The reforms, enacted through the state budget, expand criminal liability for staged accidents to all participants, not just drivers, limit damages for people who were breaking the law at the time of an accident, require plaintiffs claiming pain and suffering to demonstrate actual injury, and cap damages for those found mostly at fault. Acting DFS Superintendent Kaitlyn Asrow made clear the expectation is immediate:
“Today’s guidance makes clear the department’s expectations that insurers include expected savings from Governor Hochul’s reforms in any pending and future rate applications.”
This is meaningful progress. New York’s auto insurance crisis is driven by rampant fraud, runaway litigation, and a legal environment that rewards bad actors. Governor Hochul herself acknowledged that rising premiums are “because of rampant fraud and runaway litigation costs,” and called out the organized nature of the problem. Staged accidents alone add an estimated $300 a year to the average driver’s bill. The New York Post Editorial Board warned that without reform, trial lawyers would keep raking in cash while everyone else paid through the nose.
The proof that this approach works is already on the books.
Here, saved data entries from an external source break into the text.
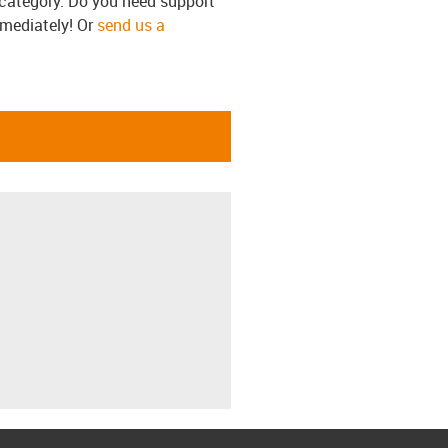
s category. Do you need support
mmediately! Or
send us a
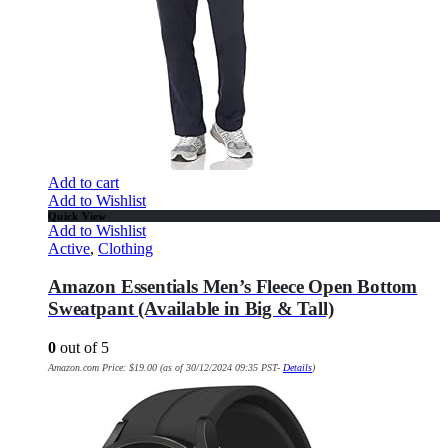
Add to cart
Add to Wishlist
Quick View
Add to Wishlist
Active
,
Clothing
Amazon Essentials Men’s Fleece Open Bottom
Sweatpant (Available in Big & Tall)
0
out of 5
Amazon.com Price:
$
19.00
(as of 30/12/2024 09:35 PST-
Details
)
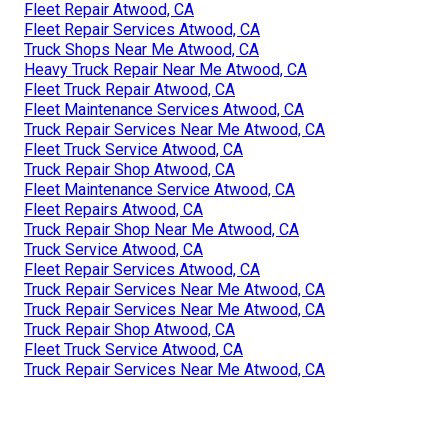
Fleet Repair Atwood, CA
Fleet Repair Services Atwood, CA
Truck Shops Near Me Atwood, CA
Heavy Truck Repair Near Me Atwood, CA
Fleet Truck Repair Atwood, CA
Fleet Maintenance Services Atwood, CA
Truck Repair Services Near Me Atwood, CA
Fleet Truck Service Atwood, CA
Truck Repair Shop Atwood, CA
Fleet Maintenance Service Atwood, CA
Fleet Repairs Atwood, CA
Truck Repair Shop Near Me Atwood, CA
Truck Service Atwood, CA
Fleet Repair Services Atwood, CA
Truck Repair Services Near Me Atwood, CA
Truck Repair Services Near Me Atwood, CA
Truck Repair Shop Atwood, CA
Fleet Truck Service Atwood, CA
Truck Repair Services Near Me Atwood, CA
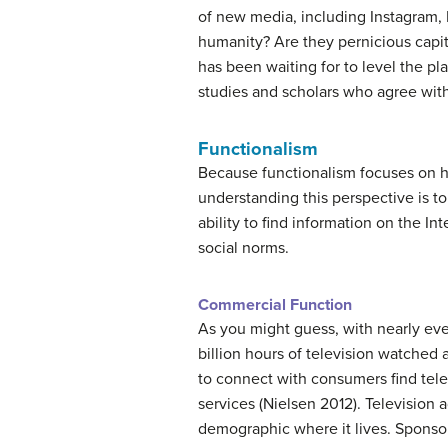
of new media, including Instagram, 
humanity? Are they pernicious capita
has been waiting for to level the pl
studies and scholars who agree wi
Functionalism
Because functionalism focuses on h
understanding this perspective is to
ability to find information on the I
social norms.
Commercial Function
As you might guess, with nearly eve
billion hours of television watched
to connect with consumers find telev
services (Nielsen 2012). Television 
demographic where it lives. Sponso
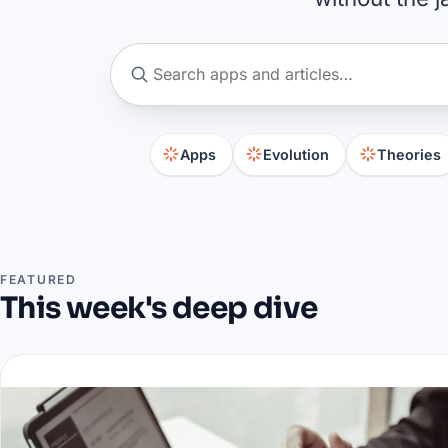
Apps
Evolution
Theories
FEATURED
This week's deep dive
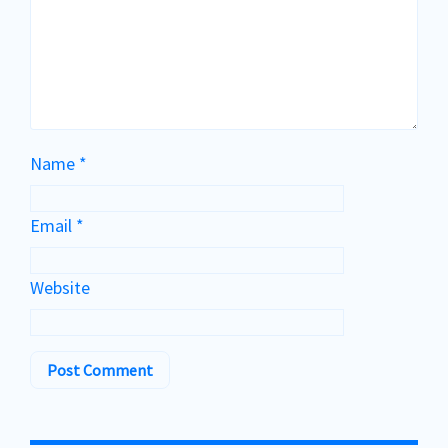
Name
*
Email
*
Website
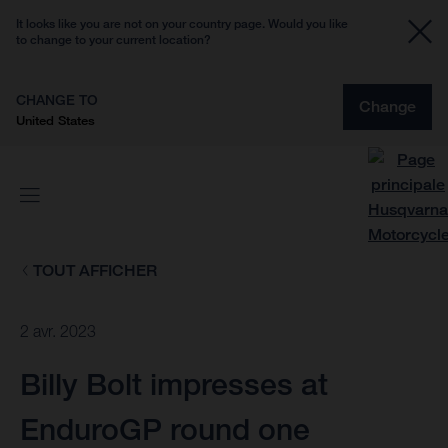
It looks like you are not on your country page. Would you like
to change to your current location?
CHANGE TO
Change
United States
TOUT AFFICHER
2 avr. 2023
Billy Bolt impresses at
EnduroGP round one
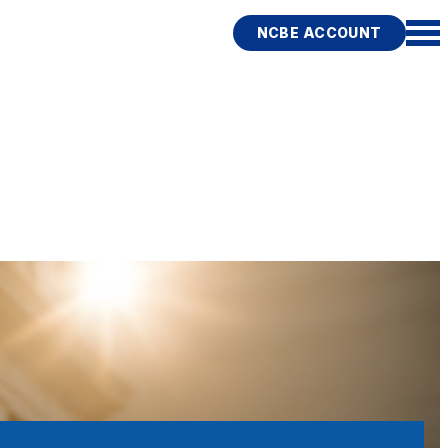
NCBE ACCOUNT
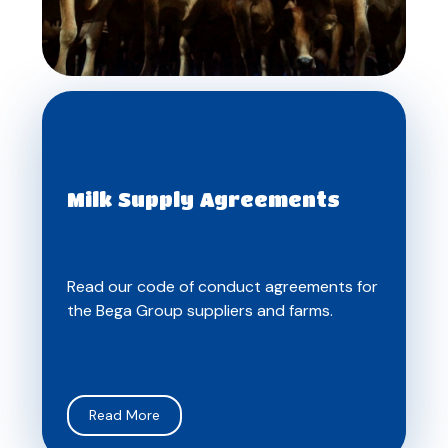
Milk Supply Agreements
Read our code of conduct agreements for
the Bega Group suppliers and farms.
Read More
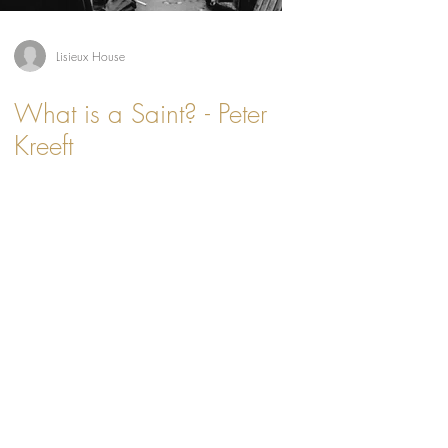
Lisieux House
What is a Saint? - Peter
Kreeft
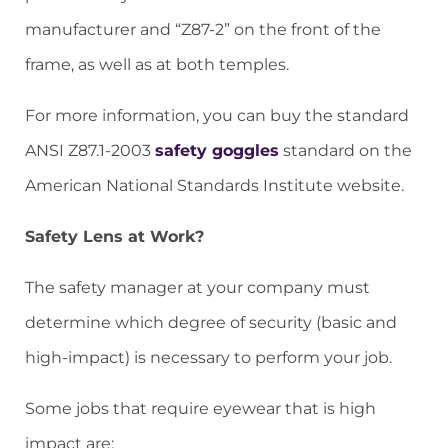
manufacturer and “Z87-2” on the front of the
frame, as well as at both temples.
For more information, you can buy the standard
ANSI Z87.1-2003
safety goggles
standard on
the
American National Standards Institute website.
Safety Lens at Work?
The safety manager at your company must
determine which degree of security (basic and
high-impact) is necessary to perform your job.
Some jobs that require eyewear that is high
impact are:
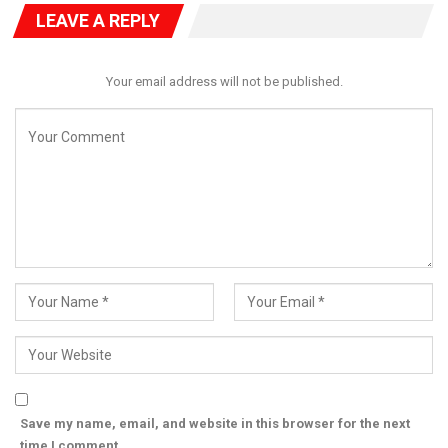
LEAVE A REPLY
Your email address will not be published.
Save my name, email, and website in this browser for the next
time I comment.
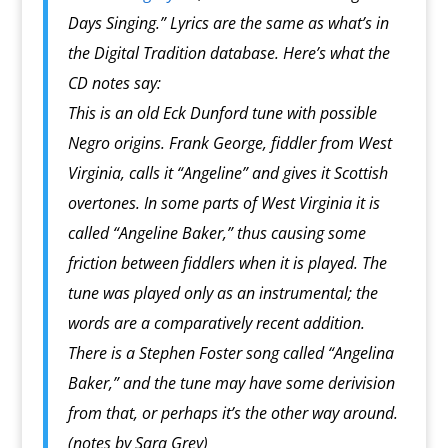
Days Singing.” Lyrics are the same as what’s in
the Digital Tradition database. Here’s what the
CD notes say:
This is an old Eck Dunford tune with possible
Negro origins. Frank George, fiddler from West
Virginia, calls it “Angeline” and gives it Scottish
overtones. In some parts of West Virginia it is
called “Angeline Baker,” thus causing some
friction between fiddlers when it is played. The
tune was played only as an instrumental; the
words are a comparatively recent addition.
There is a Stephen Foster song called “Angelina
Baker,” and the tune may have some derivision
from that, or perhaps it’s the other way around.
(notes by Sara Grey)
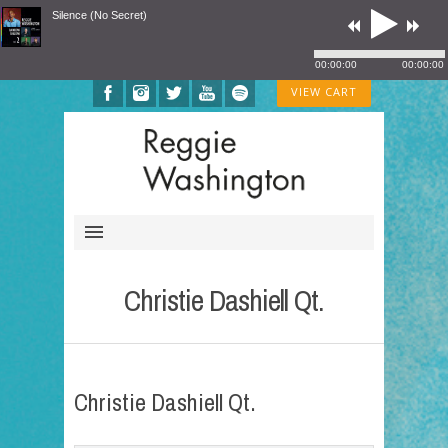
Silence (No Secret)
00:00:00
00:00:00
VIEW CART
Christie Dashiell Qt.
Christie Dashiell Qt.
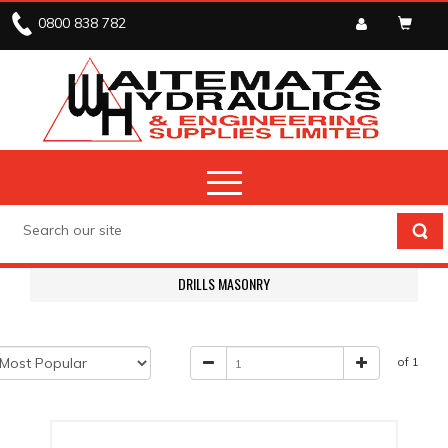
0800 838 782
DRILLS MASONRY
of 1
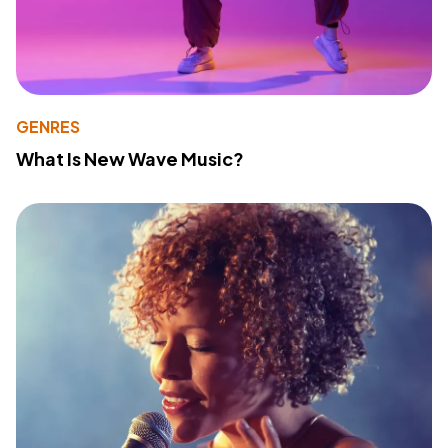
GENRES
What Is New Wave Music?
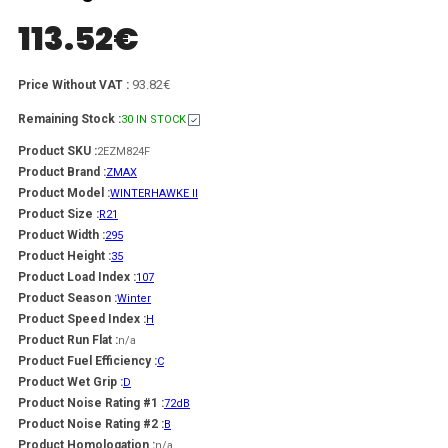
113.52
€
93.82€
Price Without VAT :
Remaining Stock :
30 IN STOCK
Product SKU :
2EZM824F
Product Brand :
ZMAX
Product Model :
WINTERHAWKE II
Product Size :
R21
Product Width :
295
Product Height :
35
Product Load Index :
107
Product Season :
Winter
Product Speed Index :
H
Product Run Flat :
n/a
Product Fuel Efficiency :
C
Product Wet Grip :
D
Product Noise Rating #1 :
72dB
Product Noise Rating #2 :
B
Product Homologation :
n/a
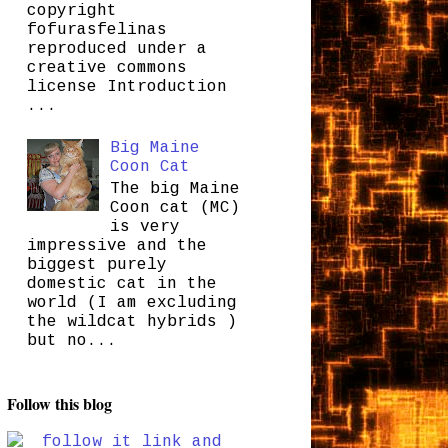
copyright
fofurasfelinas
reproduced under a
creative commons
license Introduction
...
Big Maine
Coon Cat
The big Maine
Coon cat (MC)
is very
impressive and the
biggest purely
domestic cat in the
world (I am excluding
the wildcat hybrids )
but no...
Follow this blog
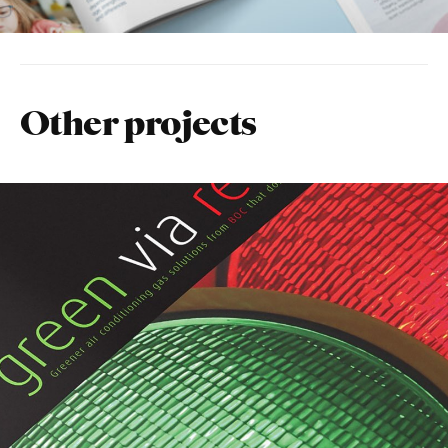
Other projects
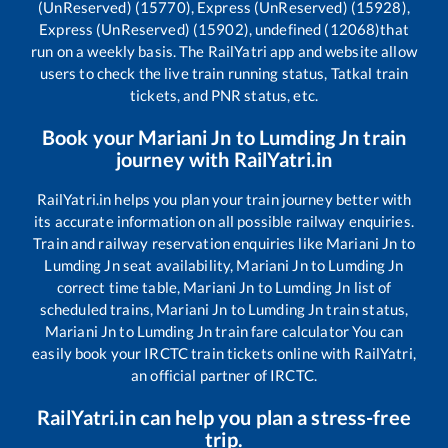
(UnReserved) (15770), Express (UnReserved) (15928),
Express (UnReserved) (15902), undefined (12068)
that
run on a weekly basis. The RailYatri app and website allow
users to check the live train running status, Tatkal train
tickets, and PNR status, etc.
Book your
Mariani Jn
to
Lumding Jn
train
journey with RailYatri.in
RailYatri.in helps you plan your train journey better with
its accurate information on all possible railway enquiries.
Train and railway reservation enquiries like
Mariani Jn
to
Lumding Jn
seat availability,
Mariani Jn
to
Lumding Jn
correct time table,
Mariani Jn
to
Lumding Jn
list of
scheduled trains,
Mariani Jn
to
Lumding Jn
train status,
Mariani Jn
to
Lumding Jn
train fare calculator You can
easily book your IRCTC train tickets online with RailYatri,
an official partner of IRCTC.
RailYatri.in can help you plan a stress-free
trip.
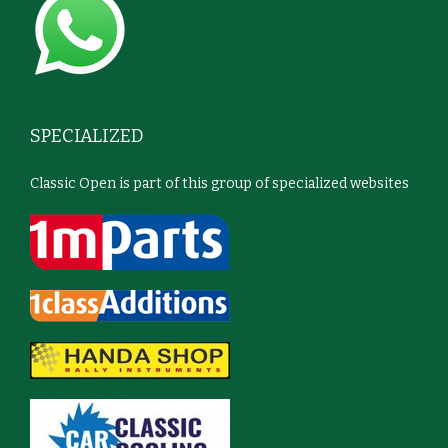
SPECIALIZED
Classic Open is part of this group of specialized websites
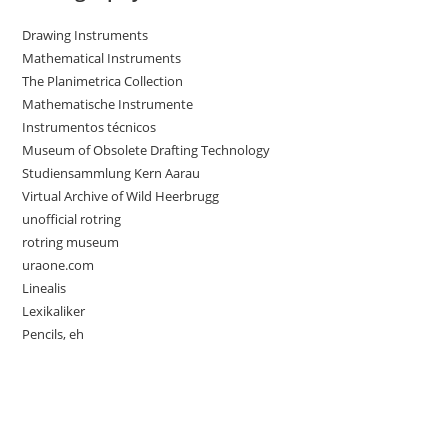
Drawing Instruments
Mathematical Instruments
The Planimetrica Collection
Mathematische Instrumente
Instrumentos técnicos
Museum of Obsolete Drafting Technology
Studiensammlung Kern Aarau
Virtual Archive of Wild Heerbrugg
unofficial rotring
rotring museum
uraone.com
Linealis
Lexikaliker
Pencils, eh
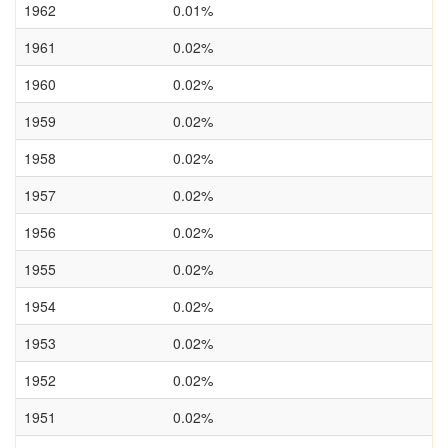
1962
0.01%
1961
0.02%
1960
0.02%
1959
0.02%
1958
0.02%
1957
0.02%
1956
0.02%
1955
0.02%
1954
0.02%
1953
0.02%
1952
0.02%
1951
0.02%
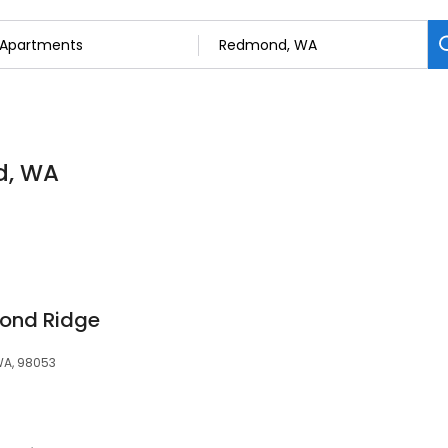
d, WA
ond Ridge
WA, 98053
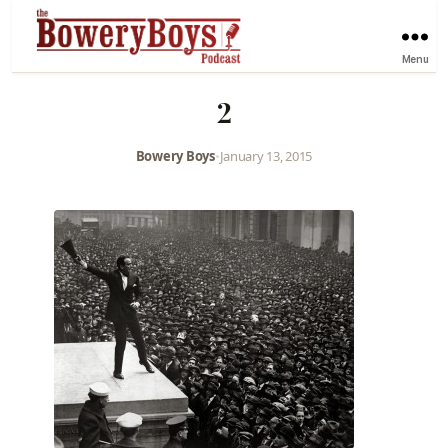
Menu
2
Bowery Boys
•
January 13, 2015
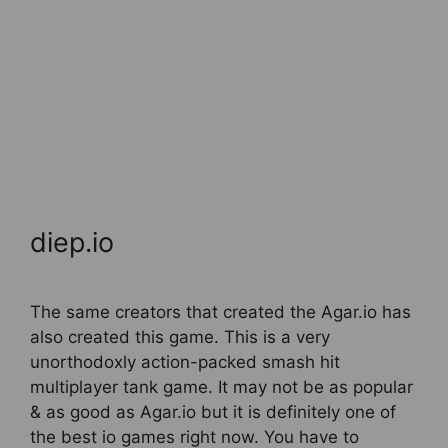
diep.io
The same creators that created the Agar.io has
also created this game. This is a very
unorthodoxly action-packed smash hit
multiplayer tank game. It may not be as popular
& as good as Agar.io but it is definitely one of
the best io games right now. You have to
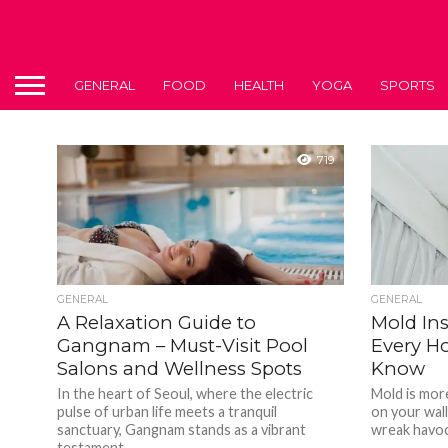
GENERAL
FOOD
HEALTH
YOGA
SPORTS
719
GENERAL
GENERAL
A Relaxation Guide to
Mold In
Gangnam – Must-Visit Pool
Every H
Salons and Wellness Spots
Know
In the heart of Seoul, where the electric
Mold is more
pulse of urban life meets a tranquil
on your wall
sanctuary, Gangnam stands as a vibrant
wreak havoc 
testament...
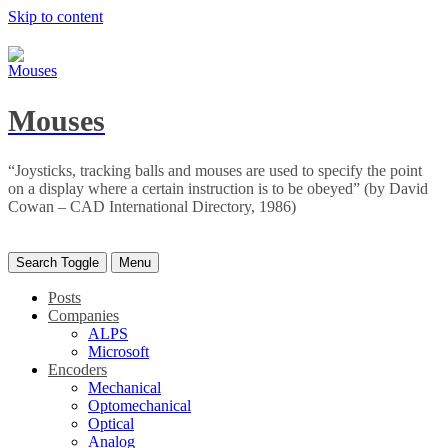
Skip to content
Mouses
“Joysticks, tracking balls and mouses are used to specify the point
on a display where a certain instruction is to be obeyed” (by David
Cowan – CAD International Directory, 1986)
Search Toggle
Menu
Posts
Companies
ALPS
Microsoft
Encoders
Mechanical
Optomechanical
Optical
Analog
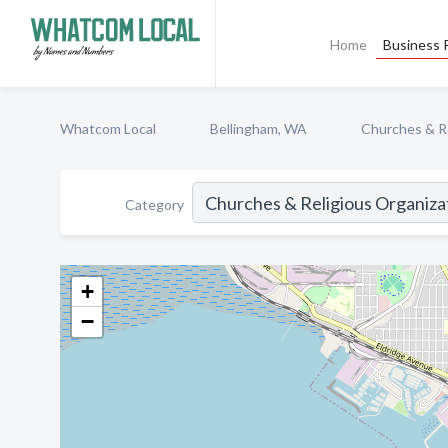
Home
Business P
Whatcom Local
Bellingham, WA
Churches & Re
Category
+
−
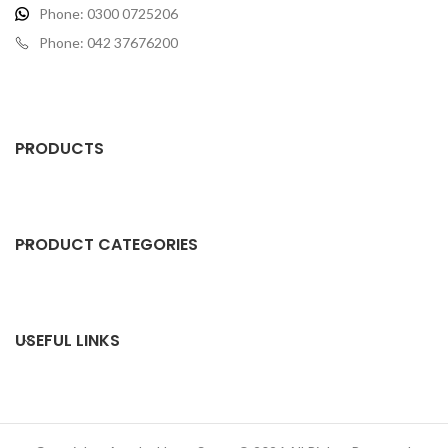
Phone: 0300 0725206
Phone: 042 37676200
PRODUCTS
PRODUCT CATEGORIES
USEFUL LINKS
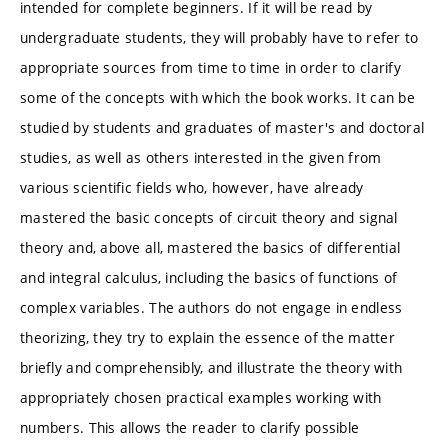
intended for complete beginners. If it will be read by
undergraduate students, they will probably have to refer to
appropriate sources from time to time in order to clarify
some of the concepts with which the book works. It can be
studied by students and graduates of master's and doctoral
studies, as well as others interested in the given from
various scientific fields who, however, have already
mastered the basic concepts of circuit theory and signal
theory and, above all, mastered the basics of differential
and integral calculus, including the basics of functions of
complex variables. The authors do not engage in endless
theorizing, they try to explain the essence of the matter
briefly and comprehensibly, and illustrate the theory with
appropriately chosen practical examples working with
numbers. This allows the reader to clarify possible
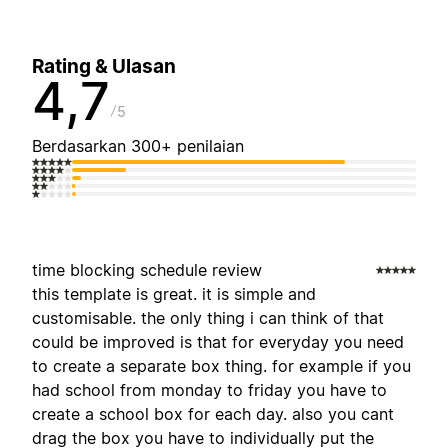
Rating & Ulasan
4,7
5
Berdasarkan 300+ penilaian
time blocking schedule review
this template is great. it is simple and
customisable. the only thing i can think of that
could be improved is that for everyday you need
to create a separate box thing. for example if you
had school from monday to friday you have to
create a school box for each day. also you cant
drag the box you have to individually put the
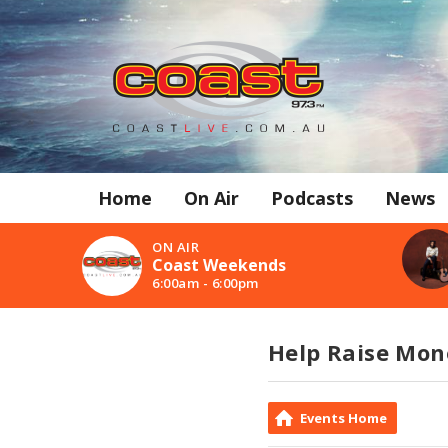
Home
On Air
Podcasts
News
ON AIR
Coast Weekends
6:00am - 6:00pm
Help Raise Mon
Events Home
Florida enacted sweeping lawsuit abuse reforms beginning in 2019, and the results have been dramatic: 42 auto insurers have filed rate decreases, USAA returned more than $1 billion to members, State Farm cut rates by more than 10%, and Governor DeSantis secured nearly $1 billion in premium credits for Progressive policyholders alone.
New York’s reforms are a real step in the right direction. But the guidance issued this week is only as strong as its enforcement. Insurers must follow through, and New York lawmakers must resist pressure to roll back or weaken what has been put in place. The path to affordability runs through a fairer legal system, and New York drivers are finally beginning to see that principle put into action.